[Edit tracking data]
┄┄┄┄┄┄┄┄┄┄┄┄┄┄┄┄┄┄┄┄
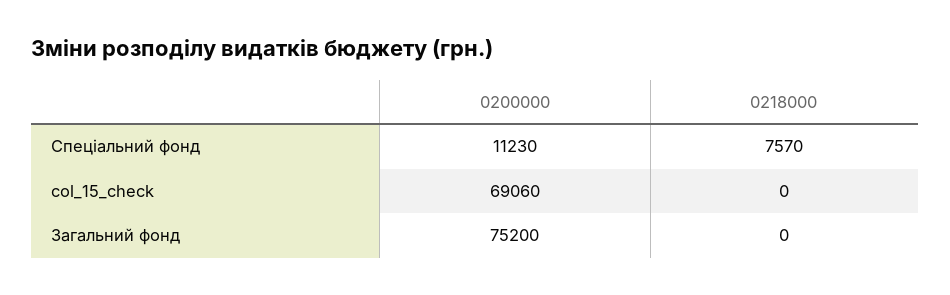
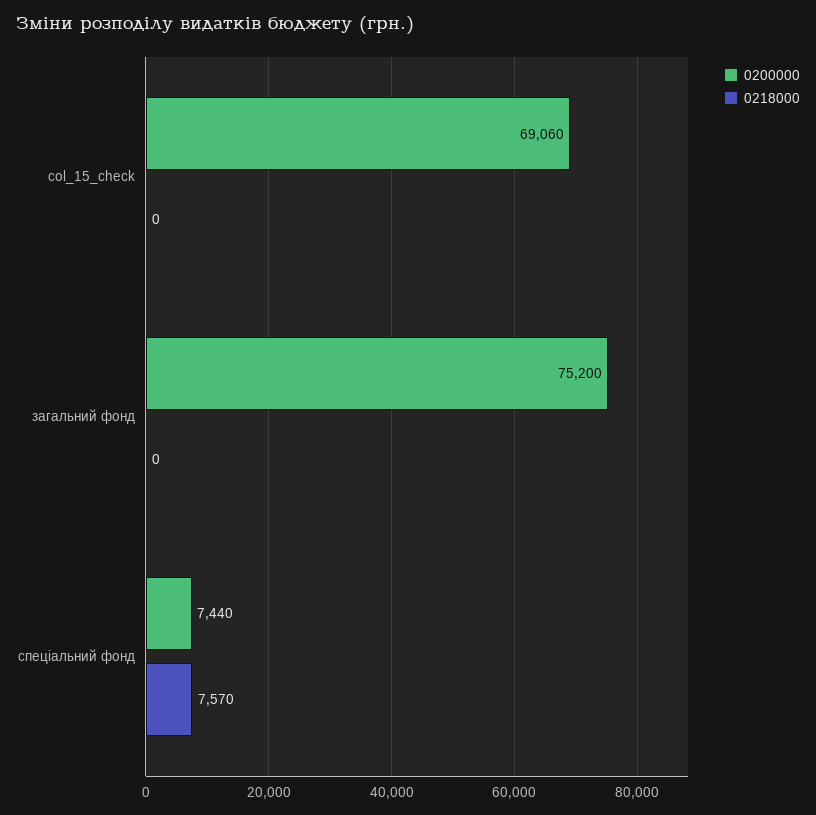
  {
    "0200000": {
-     "Спеціальний фонд": 11230,
+     "Спеціальний фонд": 7440,
      "col_15_check": 69060,
      "Загальний фонд": 75200
    },
    "0218000": {
      "Спеціальний фонд": 7570,
      "col_15_check": 0,
      "Загальний фонд": 0
    }
  }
┄┄┄┄┄┄┄┄┄┄┄┄┄┄┄┄┄┄┄┄
TASK DESCRIPTION →
Work out how many lines in the records above include the string "фонд", and provide that figure with no other text.

OUTPUT OF THE EXERCISE →
5